Documentation, along with being Async First and Remote First, are the three pieces of the “remote company” triforce. Without one, the others fall apart.

Our end goal with documentation is:

Everything’s an Iteration

With documentation, it’s easy to get stuck in the trap of trying to make everything perfect. But, a page with some bullet points is better than no page at all. Heck, a blank page that’s just a title is better than no page at all. The next person who uses the page can add to it and update it. You can also add to it later.

It’s important to remember that everything is changing, and that everything is an iteration.
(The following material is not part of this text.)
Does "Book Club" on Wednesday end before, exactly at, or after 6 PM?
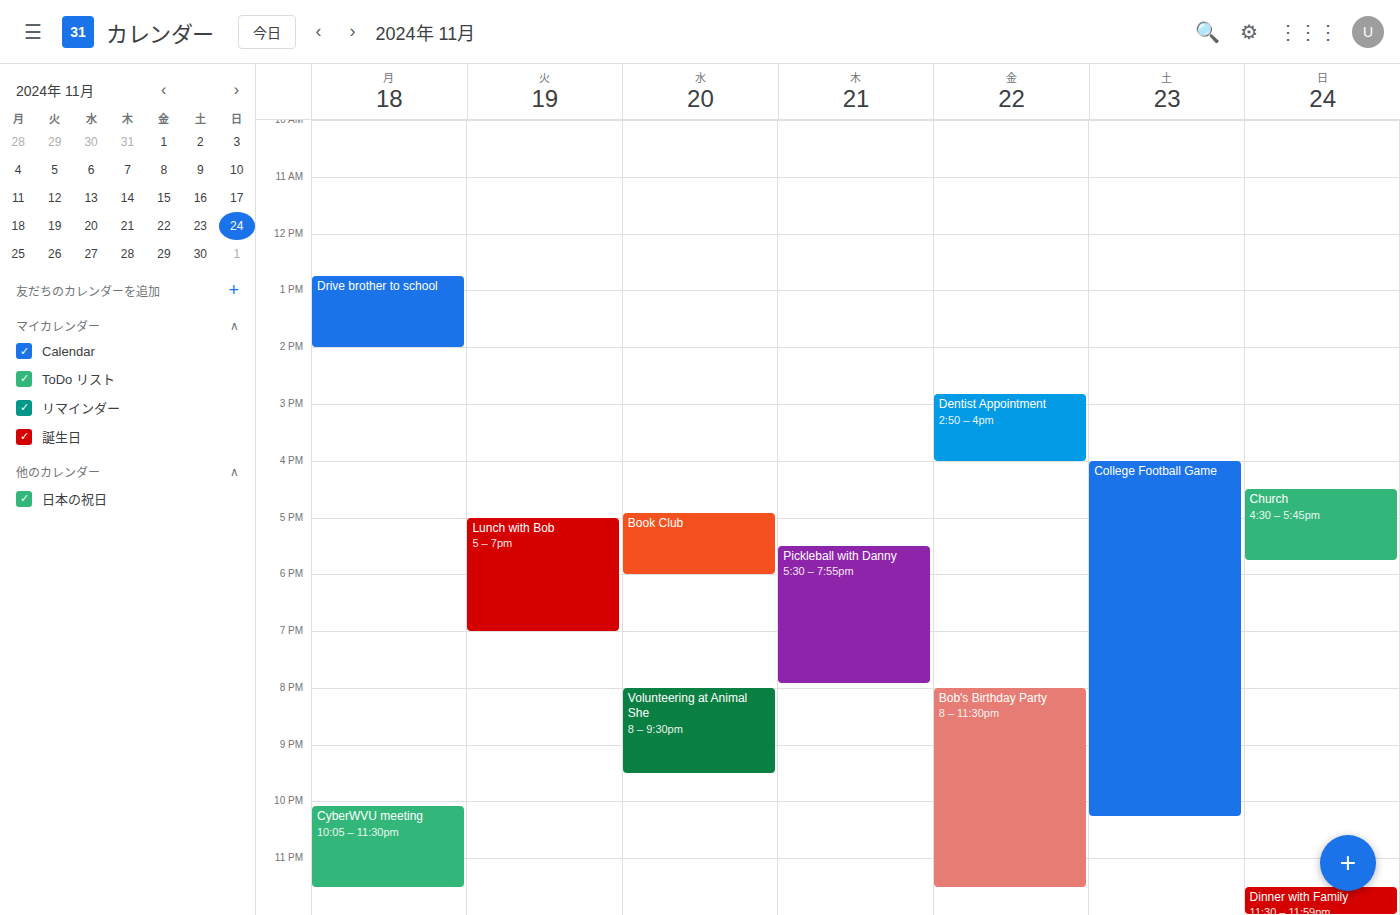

Default to action on creating and writing documentation, then make improvements as you’re able.

Improve Documentation

As you use documentation, improve documentation. Situations change, processes change, and people come up with new solutions to things. Once in place, documentation shouldn’t be a huge novel-sized project you do. Instead, it’s a little here and a little there over a long period of time. But, it should be consistent.

Meeting / Discussion / Decision 🔀 Documentation

As you meet, discuss, and make decisions, it’s important to think about what information needs to be pulled out. Not everything needs to (if it’s just “the work” of a project, for example), but there are times where something affects how we do our work. In those cases, it’s important to remember to default to documenting it first.

Pull and document information from Slack, when someone answers a question.

At the end of a meeting, make a checklist of what needs to be documented.

Etc.

Link, Link, Link

Link documentation together as you’re able. Although thorough documentation is good in the sense that colleagues can get things done without relying on someone else, it can take a while to absorb everything that’s there. When you can, and when it makes sense, link to other relevant pages of documentation to help distribute access to more knowledge.

Content in Context

Documentation should live within the right context. Think: what will the reader be trying to do? Where will they go and look for this? What is the function / result of this document I’m writing and working on?